Service Notices
July 2019 Microsoft Security Update
Jul 31, 2019 GMT+08:00
I. Overview
Recently, Microsoft released its monthly set of security updates for July, addressing 77 vulnerabilities, among which 15 are rated "critical". Attackers can exploit vulnerabilities to execute remote code, escalate privileges, and obtain sensitive information. The following applications are affected: Microsoft Windows, Internet Explorer, Microsoft Edge, and NET Framework.
Microsoft release notes:
II. Severity
Severity: important
(Severity: low, moderate, important, and critical)
III. Affected Products
Microsoft Windows, Internet Explorer, Microsoft Edge, Microsoft Office, NET Framework
IV. Vulnerability Details
CVE ID |
Vulnerability Name |
Severity |
Vulnerability Description |
CVE-2019-1001 CVE-2019-1004 CVE-2019-1056 CVE-2019-1059 |
Scripting Engine Memory Corruption Vulnerability |
Important |
A remote code execution vulnerability exists in the way the scripting engine handles objects in memory in Microsoft browsers.

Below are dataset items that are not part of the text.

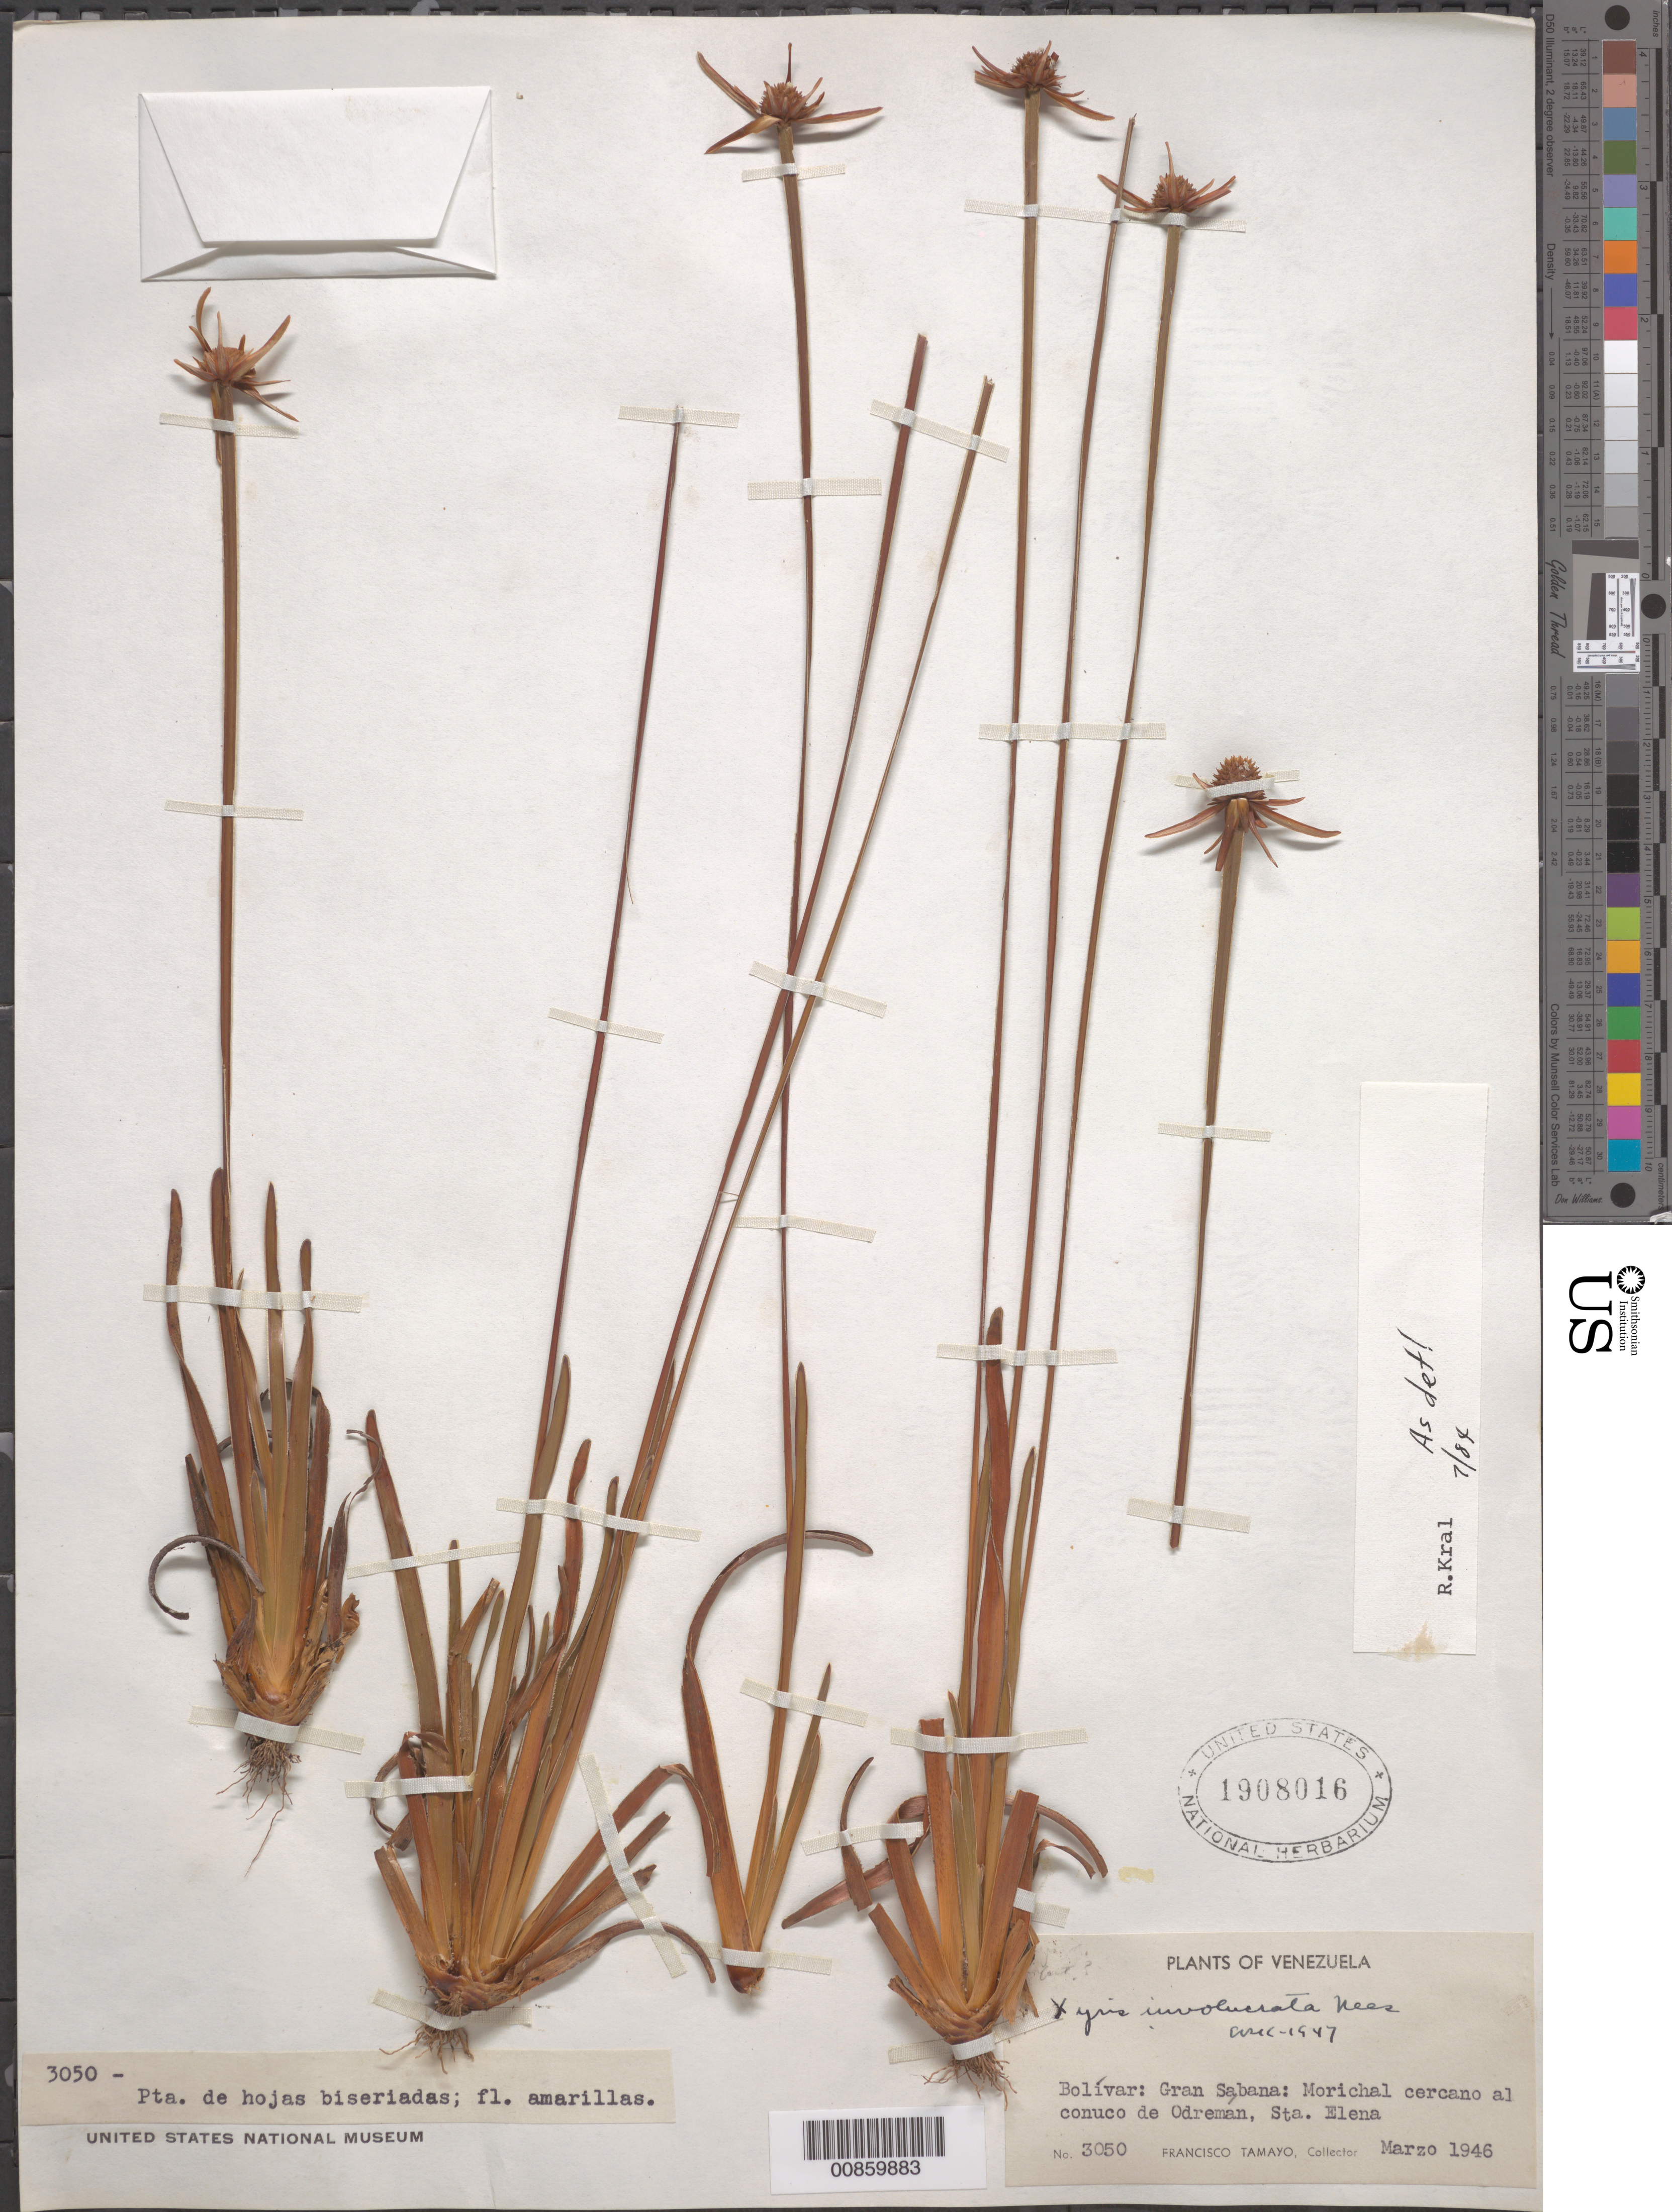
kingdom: Plantae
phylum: Tracheophyta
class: Liliopsida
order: Poales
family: Xyridaceae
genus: Xyris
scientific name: Xyris involucrata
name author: Nees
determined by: Killip, Ellsworth P.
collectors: F. Tamayo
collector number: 3050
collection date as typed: Mar-46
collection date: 1946-03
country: Venezuela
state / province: Bolívar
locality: Gran Sabana, Sta. Elena, Conuco de Odremán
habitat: Morichal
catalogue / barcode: US 1908016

The vulnerability could corrupt memory in such a way that an attacker could execute arbitrary code in the context of the current user. Unauthorized attackers can use this vulnerability to obtain privileges as authorized users. |
CVE-2019-0785 |
Windows DHCP Server Remote Code Execution Vulnerability |
Important |
A memory corruption vulnerability exists in the Windows Server DHCP service when an attacker sends specially crafted packets to a DHCP failover server. An attacker who successfully exploited the vulnerability could either run arbitrary code on the DHCP failover server or cause the DHCP service to become nonresponsive. |
CVE-2019-1104 |
Microsoft Browser Memory Corruption Vulnerability |
Important |
A remote code execution vulnerability exists in the way that Microsoft browsers access objects in memory. This vulnerability may damage memory by allowing attackers to execute arbitrary code in the context of the current user. Unauthorized attackers can use this vulnerability to obtain privileges as authorized users. |
CVE-2019-1063 |
Internet Explorer Memory Corruption Vulnerability |
Important |
A remote code execution vulnerability exists when Internet Explorer improperly accesses objects in memory. The vulnerability could corrupt memory in such a way that an attacker could execute arbitrary code in the context of the current user. Unauthorized attackers can use this vulnerability to obtain privileges as authorized users. |
CVE-2019-1102 |
GDI+ Remote Code Execution Vulnerability |
Important |
A remote code execution vulnerability exists in the way that the Windows Graphics Device Interface (GDI) handles objects in the memory. An attacker who successfully exploited this vulnerability could take control of the affected system. |
CVE-2019-1103 CVE-2019-1106 CVE-2019-1107 CVE-2019-1062 |
Chakra Scripting Engine Memory Corruption Vulnerability |
Important |
A remote code execution vulnerability exists in the way that the Chakra scripting engine handles objects in memory in Microsoft Edge. The vulnerability could corrupt memory in such a way that an attacker could execute arbitrary code in the context of the current user. Unauthorized attackers can use this vulnerability to obtain privileges as authorized users. |
CVE-2019-1072 |
Azure DevOps Server and Team Foundation Server Remote Code Execution Vulnerability |
Important |
A remote code execution vulnerability exists when Azure DevOps Server and Team Foundation Server (TFS) improperly handle user input. An attacker who successfully exploited the vulnerability could execute code on the target server in the context of the DevOps or TFS service account. |
CVE-2019-1113 |
NET Framework Remote Code Execution Vulnerability |
Important |
A remote code execution vulnerability exists in .NET software when the software fails to check the source markup of a file. An attacker who successfully exploited the vulnerability could run arbitrary code in the context of the current user. |
(Note: Vulnerabilities listed above are important ones. For more information, refer to the official website of Microsoft.)
V. Security Recommendations
1. Use Windows Update or download patches from the following address to fix the vulnerabilities:
https://portal.msrc.microsoft.com/en-us/security-guidance
2. Back up data remotely to protect your data.
Note: Before fixing vulnerabilities, back up your files and conduct a thorough test.